Vous dites aussi : « Enfin et surtout […] le classique jouit d’une image plutôt négative auprès d’une partie importante des spectateurs. Pour y pallier, nous souhaitons présenter des mises en scène où le spectateur ne s’ennuie pas, où les vers soient écoutés, quitte à bousculer un peu, dans le respect absolu du texte, la déclamation dont nous vous souhaitons de n’être pas un des derniers chantres attardés. » Cela justifie-t-il de mal prononcer les alexandrins ? La découpe de l’alexandrin est un simple travail de base et de mémoire qui ne nécessite pas un effort colossal. Quant au terme de « chanté », vous qui êtes du milieu, vous devez connaître la connotation négative de cette appréciation, et savoir qu’un texte chanté est un texte déclamé avec des variations automatiques, sans ressenti. Cela ne veut nullement dire que le texte est rendu avec poésie !
Vous dites encore : « Quant à votre accusation injurieuse et diffamante d’escroquerie, émanant de gens qui ne payent pas leur entrée… ». Je pensais aux spectateurs qui ont payé la leur. Il est de coutume de ne pas faire payer leur entrée aux journalistes. Il est cependant stipulé que les compagnies sont libres de demander une participation à tarif réduit ou non aux professionnels. Vous n’avez d’ailleurs pas demandé que je paie ma place. Néanmoins, je me fais un plaisir de la régler quand je n’assiste pas à une représentation dans le cadre de mon travail. Insinuez-vous qu’ayant assisté à titre gracieux à votre spectacle je me devais de l’apprécier ?

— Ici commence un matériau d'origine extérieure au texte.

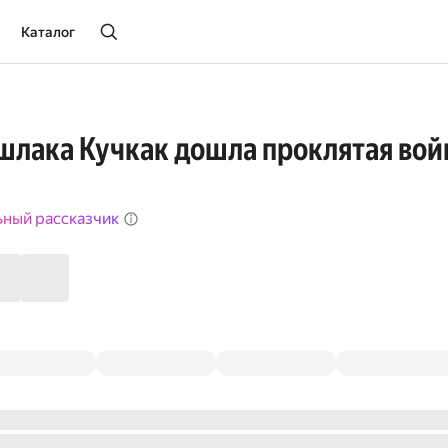
Каталог
ишлака Кучкак дошла проклятая вой
ьный рассказчик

Enfin, je ne m’attarderai pas plus sur les propos presque insultants que vous tenez à mon égard : « Vous insinuez que la taille du cerveau varierait en proportion inverse de celle des muscles. » « Discutez !, débattez !, réfléchissez ! », « la déclamation dont nous vous souhaitons de n’être pas un des derniers chantres attardés »… Je vous demande simplement d’avoir l’honnêteté de ne pas me faire dire ce que je n’ai pas dit.
Il est évident que nous pourrions entrer dans un débat sans fin et enfantin, ce que je vous propose d’éviter, votre commentaire ayant vu le jour à votre demande.